Another RCA Victor album followed in 1984 financed by former Viscount label owner, composer and producer Gary Daverne. Nothing’s Better Than Rock’n’Roll was largely a vehicle for getting the title track, written by Daverne and John Reynolds, into a songwriting competition, but it also included ‘Hey Paula’, a duet with country star Jodi Vaughan that earned them Top Country Duet at the 1985 professional country music awards.
King Creoles closed down in the aftermath of the Queen Street Riot and the rest of the country finally got to see Sharplin and The Cadillacs in person as they took their show on the road. As the band had rarely ventured south since the club had opened, demand was huge.
Sharplin fronted his own TV special called Bless My Soul It’s Rock and Roll for producer David McPhail in October 1985 that was filmed at the James Hay Theatre in Christchurch. He got to choose his own guests, including Midge Marsden and Sharplin’s old Graffiti cohort Ritchie Pickett, who had latterly reinvented himself as a country rock singer/songwriter.
During the late 1980s and 1990s, Sharplin, Walters and Pickett undertook more than a dozen national tours.
A one-off single of Buddy Holly’s ‘Maybe Baby’, produced by Glyn Tucker Jr, was put out on Reaction Records in 1986 before the Billy Kristian-produced Rockulator was released on RCA in 1989. By then The Cadillacs were Eade, O’Connor, guitarist Brian Hatcher and pianist Keith Clark. Session players included guitarist Mike Farrell, American pedal steel guitarist Glenn R Campbell, Tommy Adderley on harmonica, and singers Chris Thompson and Bunny Walters.

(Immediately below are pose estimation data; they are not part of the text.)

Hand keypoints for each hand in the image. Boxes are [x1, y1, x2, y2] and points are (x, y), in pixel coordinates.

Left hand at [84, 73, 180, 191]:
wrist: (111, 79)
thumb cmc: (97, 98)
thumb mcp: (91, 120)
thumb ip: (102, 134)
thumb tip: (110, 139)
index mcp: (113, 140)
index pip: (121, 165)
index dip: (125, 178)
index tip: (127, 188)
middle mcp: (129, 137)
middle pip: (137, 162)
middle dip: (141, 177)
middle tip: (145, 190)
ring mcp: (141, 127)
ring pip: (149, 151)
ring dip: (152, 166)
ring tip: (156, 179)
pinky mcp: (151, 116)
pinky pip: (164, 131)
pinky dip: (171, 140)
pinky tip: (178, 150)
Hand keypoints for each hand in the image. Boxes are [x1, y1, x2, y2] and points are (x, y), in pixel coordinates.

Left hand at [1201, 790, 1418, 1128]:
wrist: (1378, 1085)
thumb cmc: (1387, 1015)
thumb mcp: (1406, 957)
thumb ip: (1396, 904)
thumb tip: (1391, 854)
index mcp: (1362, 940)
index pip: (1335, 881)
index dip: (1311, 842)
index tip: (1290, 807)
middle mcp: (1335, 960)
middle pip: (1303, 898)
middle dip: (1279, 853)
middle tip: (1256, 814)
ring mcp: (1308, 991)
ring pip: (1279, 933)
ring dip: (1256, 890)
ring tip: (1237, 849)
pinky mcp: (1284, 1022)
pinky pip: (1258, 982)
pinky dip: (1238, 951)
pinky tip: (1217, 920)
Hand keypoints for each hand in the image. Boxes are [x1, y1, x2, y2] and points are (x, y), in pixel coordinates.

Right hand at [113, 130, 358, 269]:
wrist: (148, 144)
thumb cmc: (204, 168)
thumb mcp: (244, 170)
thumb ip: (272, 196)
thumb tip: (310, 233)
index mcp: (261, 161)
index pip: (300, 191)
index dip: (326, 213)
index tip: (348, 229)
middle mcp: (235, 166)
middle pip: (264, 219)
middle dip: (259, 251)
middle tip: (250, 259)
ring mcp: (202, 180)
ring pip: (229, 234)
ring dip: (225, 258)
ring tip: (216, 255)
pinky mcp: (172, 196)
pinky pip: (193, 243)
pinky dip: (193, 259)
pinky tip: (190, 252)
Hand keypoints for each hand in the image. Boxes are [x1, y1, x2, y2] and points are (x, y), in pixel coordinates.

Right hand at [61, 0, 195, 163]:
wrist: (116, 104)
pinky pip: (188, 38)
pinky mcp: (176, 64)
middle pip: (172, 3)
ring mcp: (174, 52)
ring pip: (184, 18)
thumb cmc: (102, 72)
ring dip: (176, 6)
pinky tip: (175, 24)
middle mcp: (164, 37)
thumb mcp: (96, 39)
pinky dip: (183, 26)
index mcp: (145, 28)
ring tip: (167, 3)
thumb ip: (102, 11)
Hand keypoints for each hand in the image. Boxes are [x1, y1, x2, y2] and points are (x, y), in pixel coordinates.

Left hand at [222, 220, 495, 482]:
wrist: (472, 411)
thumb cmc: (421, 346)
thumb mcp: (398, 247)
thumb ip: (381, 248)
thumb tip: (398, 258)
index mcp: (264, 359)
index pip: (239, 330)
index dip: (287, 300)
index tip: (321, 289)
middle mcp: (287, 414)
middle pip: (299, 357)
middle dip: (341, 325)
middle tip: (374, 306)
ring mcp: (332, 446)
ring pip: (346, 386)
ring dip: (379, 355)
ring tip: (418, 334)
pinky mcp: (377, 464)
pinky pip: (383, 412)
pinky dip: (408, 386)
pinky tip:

During the late 1980s and 1990s, Sharplin, Walters and Pickett undertook more than a dozen tours through New Zealand. Sharplin had to be in top form closing the show after Pickett and Walters. He also became quite adept at keeping reins on his two notoriously wild companions.
Sharplin was awarded the Variety Artist Club of New Zealand’s Scroll of Honour in 1991 and their ultimate award, The Benny, in 2002. He has been a member of the VAC committee as well as serving periods as its vice-president and president.
In 2010, he released the sing-along album Let’s Sing In The Sunshine. Produced by former Ardijah member and Stebbing Recording Centre mastering engineer Simon Lynch, it features Kiwi party favourites and te reo waiata, with Sharplin being joined by friends Eddie Low, Ray Woolf, Gerry Merito, Shona Laing, Toni Williams, Gray Bartlett, Larry Morris and Suzanne.
Ex-BMG NZ managing director Morrie Smith got behind the album and bought advertising on the Newstalk ZB network. Sharplin did interviews on various programmes and Let’s Sing In The Sunshine spent four weeks in the NZ Top 20.
Tom Sharplin is still performing in the 2020s and the Cadillacs brand is still going strong. As Sharplin likes to joke, the Cadillacs name has carried on – just with different models. Pianist Peter Woods, drummers Gordon Joll, Bruce King, Mike Abbott and Scott Rogers, guitarists Rick Poole and Steve Hubbard, and saxophonist Bruce French are just some who have taken the ride.